Overview of Batch Write APIs
All batch write APIs are grouped under write
, which is exposed to DataFrame objects. These APIs allow you to write DataFrames to different file formats, including:
- text: Write single column data to text files.
- csv: Write data to text files with delimiters (default is a comma).
- json: Write data to JSON files.
- orc: Write data to ORC files.
- parquet: Write data to Parquet files.
You can also write data to other file formats using write.format
, for example, avro.
Writing DataFrames with Options
When writing DataFrames to files, you can specify various options:
- compression: Specify the compression codec (e.g.,
gzip
,snappy
). - sep: Specify delimiters when writing to text files using csv.
You can choose to overwrite
existing directories or append
to them using the mode
option.
Example: Writing Data to Parquet Format
Let’s create a copy of orders data in Parquet file format with no compression.
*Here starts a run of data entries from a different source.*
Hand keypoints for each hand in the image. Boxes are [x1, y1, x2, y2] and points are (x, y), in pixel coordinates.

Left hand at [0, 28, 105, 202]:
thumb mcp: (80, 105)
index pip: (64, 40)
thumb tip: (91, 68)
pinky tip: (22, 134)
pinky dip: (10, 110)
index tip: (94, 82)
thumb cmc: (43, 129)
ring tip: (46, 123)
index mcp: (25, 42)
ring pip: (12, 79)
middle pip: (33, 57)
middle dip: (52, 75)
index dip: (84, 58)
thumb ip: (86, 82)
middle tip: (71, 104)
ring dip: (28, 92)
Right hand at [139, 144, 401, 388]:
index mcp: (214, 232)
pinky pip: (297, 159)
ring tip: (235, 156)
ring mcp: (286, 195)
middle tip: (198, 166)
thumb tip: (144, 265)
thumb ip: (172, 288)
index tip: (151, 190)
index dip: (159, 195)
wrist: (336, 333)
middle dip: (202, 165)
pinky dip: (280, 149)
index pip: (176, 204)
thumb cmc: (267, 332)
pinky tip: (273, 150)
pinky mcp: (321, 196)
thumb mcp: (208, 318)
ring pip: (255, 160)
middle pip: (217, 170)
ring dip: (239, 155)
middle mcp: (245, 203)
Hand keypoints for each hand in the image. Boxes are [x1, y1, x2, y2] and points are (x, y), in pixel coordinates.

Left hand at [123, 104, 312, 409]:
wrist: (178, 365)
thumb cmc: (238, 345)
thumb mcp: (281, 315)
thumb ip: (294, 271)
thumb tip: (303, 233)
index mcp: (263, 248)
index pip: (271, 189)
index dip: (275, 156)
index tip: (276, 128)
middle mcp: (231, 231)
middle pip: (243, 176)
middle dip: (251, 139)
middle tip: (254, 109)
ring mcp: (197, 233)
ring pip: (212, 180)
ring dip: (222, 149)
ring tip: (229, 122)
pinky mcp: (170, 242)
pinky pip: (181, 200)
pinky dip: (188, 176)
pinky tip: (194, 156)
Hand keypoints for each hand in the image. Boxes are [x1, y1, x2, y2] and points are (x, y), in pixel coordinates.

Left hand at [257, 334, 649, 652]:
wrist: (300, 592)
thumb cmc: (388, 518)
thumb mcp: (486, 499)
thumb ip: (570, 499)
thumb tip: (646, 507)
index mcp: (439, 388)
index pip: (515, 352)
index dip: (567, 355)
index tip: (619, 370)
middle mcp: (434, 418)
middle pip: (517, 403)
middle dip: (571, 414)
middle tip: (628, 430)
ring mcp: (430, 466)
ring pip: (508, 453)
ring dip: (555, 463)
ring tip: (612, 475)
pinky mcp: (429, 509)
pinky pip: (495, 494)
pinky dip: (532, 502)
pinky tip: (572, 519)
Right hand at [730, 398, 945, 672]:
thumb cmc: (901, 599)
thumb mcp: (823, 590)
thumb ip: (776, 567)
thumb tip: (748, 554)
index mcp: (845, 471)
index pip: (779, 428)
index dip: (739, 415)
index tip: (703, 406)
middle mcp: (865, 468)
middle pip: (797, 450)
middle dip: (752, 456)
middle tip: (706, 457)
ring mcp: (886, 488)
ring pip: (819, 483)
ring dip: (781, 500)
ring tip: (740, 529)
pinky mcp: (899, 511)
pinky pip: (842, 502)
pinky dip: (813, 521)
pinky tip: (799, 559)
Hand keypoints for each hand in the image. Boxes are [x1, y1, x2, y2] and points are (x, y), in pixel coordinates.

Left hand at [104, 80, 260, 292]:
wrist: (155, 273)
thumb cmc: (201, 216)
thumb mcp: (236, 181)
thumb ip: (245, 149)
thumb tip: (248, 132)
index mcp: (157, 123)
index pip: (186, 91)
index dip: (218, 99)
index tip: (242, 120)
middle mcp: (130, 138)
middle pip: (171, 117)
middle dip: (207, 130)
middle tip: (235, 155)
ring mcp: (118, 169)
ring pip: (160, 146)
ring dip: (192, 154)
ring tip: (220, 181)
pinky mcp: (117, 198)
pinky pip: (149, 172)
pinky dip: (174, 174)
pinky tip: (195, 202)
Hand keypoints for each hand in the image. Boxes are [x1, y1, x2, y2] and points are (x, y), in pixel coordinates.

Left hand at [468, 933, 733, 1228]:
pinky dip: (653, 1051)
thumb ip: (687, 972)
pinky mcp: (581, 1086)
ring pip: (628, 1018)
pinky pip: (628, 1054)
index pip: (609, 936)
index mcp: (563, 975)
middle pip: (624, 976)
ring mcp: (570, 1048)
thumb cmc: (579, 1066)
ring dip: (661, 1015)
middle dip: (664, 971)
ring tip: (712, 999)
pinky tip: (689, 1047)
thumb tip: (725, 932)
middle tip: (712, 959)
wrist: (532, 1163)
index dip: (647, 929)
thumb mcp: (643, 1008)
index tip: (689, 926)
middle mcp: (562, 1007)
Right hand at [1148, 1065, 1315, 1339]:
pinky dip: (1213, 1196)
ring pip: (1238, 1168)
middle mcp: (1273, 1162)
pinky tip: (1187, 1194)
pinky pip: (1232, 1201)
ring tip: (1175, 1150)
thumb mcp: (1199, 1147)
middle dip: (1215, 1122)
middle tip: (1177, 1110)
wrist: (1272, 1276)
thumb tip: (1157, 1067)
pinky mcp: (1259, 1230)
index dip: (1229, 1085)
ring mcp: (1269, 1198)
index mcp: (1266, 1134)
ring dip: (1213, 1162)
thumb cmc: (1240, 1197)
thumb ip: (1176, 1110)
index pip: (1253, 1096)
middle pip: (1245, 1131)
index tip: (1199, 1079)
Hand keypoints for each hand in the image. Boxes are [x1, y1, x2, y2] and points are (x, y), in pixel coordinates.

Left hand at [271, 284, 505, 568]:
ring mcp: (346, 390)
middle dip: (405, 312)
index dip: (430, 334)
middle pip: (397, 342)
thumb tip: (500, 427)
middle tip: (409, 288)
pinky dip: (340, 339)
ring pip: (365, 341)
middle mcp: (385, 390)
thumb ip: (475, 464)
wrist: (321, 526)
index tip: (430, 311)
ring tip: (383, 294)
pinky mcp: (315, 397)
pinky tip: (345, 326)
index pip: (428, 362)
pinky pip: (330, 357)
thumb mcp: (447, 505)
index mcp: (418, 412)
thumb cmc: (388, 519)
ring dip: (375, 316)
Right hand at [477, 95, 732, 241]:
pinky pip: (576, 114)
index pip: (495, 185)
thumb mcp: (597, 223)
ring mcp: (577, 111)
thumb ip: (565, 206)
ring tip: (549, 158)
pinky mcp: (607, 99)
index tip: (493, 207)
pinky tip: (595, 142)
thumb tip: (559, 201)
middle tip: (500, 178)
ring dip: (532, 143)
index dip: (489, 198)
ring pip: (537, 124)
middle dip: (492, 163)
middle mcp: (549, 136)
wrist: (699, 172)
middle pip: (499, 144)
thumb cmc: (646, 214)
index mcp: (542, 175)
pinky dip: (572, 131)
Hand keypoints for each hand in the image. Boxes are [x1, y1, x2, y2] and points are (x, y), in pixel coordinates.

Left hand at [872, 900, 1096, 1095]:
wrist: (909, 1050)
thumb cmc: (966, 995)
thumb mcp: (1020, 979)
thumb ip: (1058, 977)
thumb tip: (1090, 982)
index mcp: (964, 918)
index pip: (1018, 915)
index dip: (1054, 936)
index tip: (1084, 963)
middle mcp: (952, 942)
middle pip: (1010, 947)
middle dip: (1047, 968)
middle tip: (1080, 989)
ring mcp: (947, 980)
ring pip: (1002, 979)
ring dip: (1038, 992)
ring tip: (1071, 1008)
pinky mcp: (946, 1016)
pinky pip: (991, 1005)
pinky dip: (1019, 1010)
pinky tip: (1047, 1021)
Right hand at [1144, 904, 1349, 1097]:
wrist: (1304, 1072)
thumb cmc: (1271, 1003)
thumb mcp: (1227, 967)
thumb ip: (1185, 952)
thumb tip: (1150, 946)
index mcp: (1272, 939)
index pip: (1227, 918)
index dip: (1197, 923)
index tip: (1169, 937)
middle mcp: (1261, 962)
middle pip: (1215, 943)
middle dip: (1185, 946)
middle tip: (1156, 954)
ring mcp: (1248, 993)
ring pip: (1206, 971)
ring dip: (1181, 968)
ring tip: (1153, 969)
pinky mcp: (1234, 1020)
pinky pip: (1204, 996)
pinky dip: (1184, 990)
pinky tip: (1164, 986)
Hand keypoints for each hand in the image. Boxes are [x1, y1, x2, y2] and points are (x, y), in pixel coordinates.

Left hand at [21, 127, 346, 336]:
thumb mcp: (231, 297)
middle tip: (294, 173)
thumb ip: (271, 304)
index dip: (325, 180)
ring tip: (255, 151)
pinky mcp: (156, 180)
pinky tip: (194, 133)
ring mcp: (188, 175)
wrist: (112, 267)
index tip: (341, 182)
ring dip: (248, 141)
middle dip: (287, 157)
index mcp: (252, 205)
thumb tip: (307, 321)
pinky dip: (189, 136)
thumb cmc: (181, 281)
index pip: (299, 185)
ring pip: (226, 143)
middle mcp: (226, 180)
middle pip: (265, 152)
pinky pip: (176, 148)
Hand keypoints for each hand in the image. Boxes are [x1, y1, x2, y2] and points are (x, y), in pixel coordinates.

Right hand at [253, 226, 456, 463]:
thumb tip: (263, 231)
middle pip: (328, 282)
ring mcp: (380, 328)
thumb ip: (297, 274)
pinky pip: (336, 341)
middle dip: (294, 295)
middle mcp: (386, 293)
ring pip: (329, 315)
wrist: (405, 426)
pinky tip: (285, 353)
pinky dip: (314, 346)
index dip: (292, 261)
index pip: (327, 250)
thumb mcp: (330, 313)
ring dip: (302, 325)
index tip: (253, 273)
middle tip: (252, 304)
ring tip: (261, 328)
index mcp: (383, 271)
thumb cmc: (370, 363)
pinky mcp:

If the target folder already exists, we will overwrite it.
First, start the Spark context:
from pyspark.sql import SparkSession
import getpass
username = getpass.getuser()
spark = SparkSession. \
builder. \
config('spark.ui.port', '0'). \
config("spark.sql.warehouse.dir", f"/user/{username}/warehouse"). \
enableHiveSupport(). \
appName(f'{username} | Python - Data Processing - Overview'). \
master('yarn'). \
getOrCreate()
If you prefer using CLIs, you can start Spark SQL using one of the following approaches:
Using Spark SQL
spark2-sql \
--master yarn \
--conf spark.ui.port=0 \
--conf spark.sql.warehouse.dir=/user/${USER}/warehouse
Using Scala
spark2-shell \
--master yarn \
--conf spark.ui.port=0 \
--conf spark.sql.warehouse.dir=/user/${USER}/warehouse
Using PySpark
pyspark2 \
--master yarn \
--conf spark.ui.port=0 \
--conf spark.sql.warehouse.dir=/user/${USER}/warehouse
Create and Write Orders Data
Create a DataFrame for orders data:
orders = spark. \
read. \
csv('/public/retail_db/orders',
schema='''
order_id INT,
order_date STRING,
order_customer_id INT,
order_status STRING
'''
)
orders.printSchema()
orders.show()
Write the DataFrame to Parquet format with no compression:
orders. \
write. \
parquet(f'/user/{username}/retail_db/orders',
mode='overwrite',
compression='none'
)
You can also achieve the same result using the option
and format
methods:
orders. \
write. \
mode('overwrite'). \
option('compression', 'none'). \
parquet(f'/user/{username}/retail_db/orders')
orders. \
write. \
mode('overwrite'). \
option('compression', 'none'). \
format('parquet'). \
save(f'/user/{username}/retail_db/orders')
Handling Multiple Files
By default, the number of files in the output directory is equal to the number of tasks used to process the data in the last stage. To avoid generating too many small files, you can control the number of output files using coalesce
:
orders. \
coalesce(1). \
write. \
mode('overwrite'). \
option('compression', 'none'). \
parquet(f'/user/{username}/retail_db/orders')
Conclusion
Writing DataFrames to different file formats in Spark is straightforward with the batch write APIs. By specifying appropriate options and using methods like coalesce
, you can efficiently manage file formats and control the output.